Another factor is that, technologically, suppliers are still in the next phase of building what can be called ‘connected RPA’, i.e. where RPA, and various cognitive software, are combined to create synergies and add a lot more business value. This will come from establishing an integrated automation platform; from creating new possibilities for process discovery, use of unstructured data, operational and management insight, more informed, and faster decision-making, to name but a few.
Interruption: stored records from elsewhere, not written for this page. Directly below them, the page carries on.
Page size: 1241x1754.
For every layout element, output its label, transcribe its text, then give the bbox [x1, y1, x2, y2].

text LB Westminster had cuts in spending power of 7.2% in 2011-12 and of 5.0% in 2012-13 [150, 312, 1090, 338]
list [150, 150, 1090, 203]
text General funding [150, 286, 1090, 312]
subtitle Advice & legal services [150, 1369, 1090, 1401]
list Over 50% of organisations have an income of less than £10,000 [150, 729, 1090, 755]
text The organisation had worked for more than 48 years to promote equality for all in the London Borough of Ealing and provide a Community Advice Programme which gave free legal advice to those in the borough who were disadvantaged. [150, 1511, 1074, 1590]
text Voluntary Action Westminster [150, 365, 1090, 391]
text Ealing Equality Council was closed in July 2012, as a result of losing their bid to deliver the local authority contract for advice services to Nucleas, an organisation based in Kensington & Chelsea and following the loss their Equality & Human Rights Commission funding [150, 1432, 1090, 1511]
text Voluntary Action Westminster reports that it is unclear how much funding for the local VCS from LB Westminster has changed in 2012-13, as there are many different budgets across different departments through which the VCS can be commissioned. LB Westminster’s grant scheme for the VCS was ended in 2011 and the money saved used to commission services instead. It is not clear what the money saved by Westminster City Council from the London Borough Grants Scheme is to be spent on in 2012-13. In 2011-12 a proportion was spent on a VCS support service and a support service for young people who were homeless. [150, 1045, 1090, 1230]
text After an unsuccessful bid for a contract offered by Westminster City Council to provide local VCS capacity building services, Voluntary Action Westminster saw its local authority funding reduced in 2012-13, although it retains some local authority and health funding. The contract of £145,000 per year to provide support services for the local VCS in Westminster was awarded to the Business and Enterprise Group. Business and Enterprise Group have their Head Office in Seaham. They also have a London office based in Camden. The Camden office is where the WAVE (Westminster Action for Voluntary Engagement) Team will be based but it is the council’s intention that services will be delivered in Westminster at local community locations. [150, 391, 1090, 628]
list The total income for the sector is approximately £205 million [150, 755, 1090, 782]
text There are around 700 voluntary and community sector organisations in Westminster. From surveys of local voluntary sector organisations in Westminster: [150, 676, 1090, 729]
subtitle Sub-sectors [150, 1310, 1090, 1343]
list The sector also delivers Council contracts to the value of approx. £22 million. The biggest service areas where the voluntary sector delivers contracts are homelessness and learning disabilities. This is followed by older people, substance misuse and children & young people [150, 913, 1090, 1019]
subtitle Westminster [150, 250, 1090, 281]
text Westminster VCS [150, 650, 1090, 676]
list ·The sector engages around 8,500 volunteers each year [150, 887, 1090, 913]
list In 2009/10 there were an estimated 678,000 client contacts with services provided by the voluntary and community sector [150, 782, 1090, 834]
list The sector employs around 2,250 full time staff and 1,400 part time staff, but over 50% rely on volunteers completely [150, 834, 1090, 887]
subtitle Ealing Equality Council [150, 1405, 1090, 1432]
But the bigger problem is on the demand side. In our recent book, Becoming Strategic with Robotic Process Automation, we point to what we call the ‘seven siloed organisation’. Each silo provides a barrier to using automation technologies. When you combine them, there is resistance to change that is not mostly coming from people factors like managerial mind-sets and skills—add in fear—but from inherent, more entrenched, legacy properties of the company including technology; historically badly managed data; culture; structures; and processes.
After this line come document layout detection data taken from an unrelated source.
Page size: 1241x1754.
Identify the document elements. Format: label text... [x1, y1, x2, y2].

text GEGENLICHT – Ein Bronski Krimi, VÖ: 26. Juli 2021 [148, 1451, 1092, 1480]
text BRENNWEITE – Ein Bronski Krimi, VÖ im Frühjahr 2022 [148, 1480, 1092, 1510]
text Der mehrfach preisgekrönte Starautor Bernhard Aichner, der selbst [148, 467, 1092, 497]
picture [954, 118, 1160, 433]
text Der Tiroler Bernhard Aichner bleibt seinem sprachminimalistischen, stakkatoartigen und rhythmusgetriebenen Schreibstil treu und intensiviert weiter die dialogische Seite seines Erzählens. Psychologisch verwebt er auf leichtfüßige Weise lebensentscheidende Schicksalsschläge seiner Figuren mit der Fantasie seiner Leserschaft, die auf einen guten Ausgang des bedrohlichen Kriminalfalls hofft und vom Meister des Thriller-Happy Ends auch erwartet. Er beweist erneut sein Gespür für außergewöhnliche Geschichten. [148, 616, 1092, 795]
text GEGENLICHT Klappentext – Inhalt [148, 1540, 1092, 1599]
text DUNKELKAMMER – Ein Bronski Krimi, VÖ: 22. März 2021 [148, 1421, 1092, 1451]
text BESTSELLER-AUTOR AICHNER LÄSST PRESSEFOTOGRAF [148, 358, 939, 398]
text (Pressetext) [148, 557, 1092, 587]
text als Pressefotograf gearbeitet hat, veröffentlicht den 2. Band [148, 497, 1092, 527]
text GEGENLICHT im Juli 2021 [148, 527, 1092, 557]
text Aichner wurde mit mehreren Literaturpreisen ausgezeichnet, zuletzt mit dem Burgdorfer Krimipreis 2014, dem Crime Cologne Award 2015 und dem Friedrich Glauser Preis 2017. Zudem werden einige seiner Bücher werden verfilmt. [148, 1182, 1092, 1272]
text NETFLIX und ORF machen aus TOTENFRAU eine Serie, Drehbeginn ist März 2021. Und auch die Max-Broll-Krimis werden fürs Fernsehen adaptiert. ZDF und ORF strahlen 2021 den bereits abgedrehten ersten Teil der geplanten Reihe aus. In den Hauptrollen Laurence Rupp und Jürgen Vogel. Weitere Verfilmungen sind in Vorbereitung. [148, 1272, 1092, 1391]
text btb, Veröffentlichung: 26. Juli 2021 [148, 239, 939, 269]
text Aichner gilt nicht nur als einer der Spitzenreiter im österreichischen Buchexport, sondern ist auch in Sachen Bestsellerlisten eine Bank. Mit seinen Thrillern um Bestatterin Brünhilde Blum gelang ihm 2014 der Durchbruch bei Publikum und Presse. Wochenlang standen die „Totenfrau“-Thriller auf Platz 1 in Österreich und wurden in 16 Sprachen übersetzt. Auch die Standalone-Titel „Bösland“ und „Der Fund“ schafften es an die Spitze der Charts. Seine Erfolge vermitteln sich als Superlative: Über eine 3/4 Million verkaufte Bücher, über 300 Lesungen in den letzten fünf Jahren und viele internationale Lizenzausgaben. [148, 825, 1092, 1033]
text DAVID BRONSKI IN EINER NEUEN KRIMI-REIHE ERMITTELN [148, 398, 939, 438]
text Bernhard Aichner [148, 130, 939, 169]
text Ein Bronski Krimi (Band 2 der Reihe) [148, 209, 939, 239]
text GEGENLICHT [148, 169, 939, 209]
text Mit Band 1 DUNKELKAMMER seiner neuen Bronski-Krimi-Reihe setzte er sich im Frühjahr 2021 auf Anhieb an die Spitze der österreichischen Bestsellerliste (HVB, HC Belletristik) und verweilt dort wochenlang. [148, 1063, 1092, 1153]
Where does this leave us? Well, there are very few organisations that have yet matured their capability to develop and deploy RPA and cognitive automation. It may well be a two-track highway, going forward. The technology itself may well be developed quite fast, but will converge with more advanced forms of automation, and while necessary, become much more commodified and low profile over the next 3-5 years. Meanwhile, a slower track will be its organisational take-up and adoption. Going round so many organisations as I do, and despite the high rhetoric about digital transformation everywhere, my general sense is that only a few organisations are making real headway—our research suggests between 20-25% in the higher take-up sectors. But then most organisations are declining in their absorptive capacity and ability to innovate using emerging technologies. I am speculating here, with limited information, and this may sound surprising, but we think it results from the exponential data explosion—the dramatic increase in the amount of work load stemming from bureaucracy, audit and regulation—especially since the 2008 financial crisis, and the duality of digital technologies, which provide solutions, that also create new problems. Then there is the seven-siloed organisation. For example, applying a 1-10 rating scale in terms of not siloed to very siloed, most people score their organisation as at least five on every silo. If it is the case, that mass organisational deployment will be a slow train coming—and we are researching this now—then, it would be logical to conclude that, if firms have been slow to leverage RPA, they are going to be even slower going forward in their ability to leverage combining several different automation technologies. Or am I overlooking something?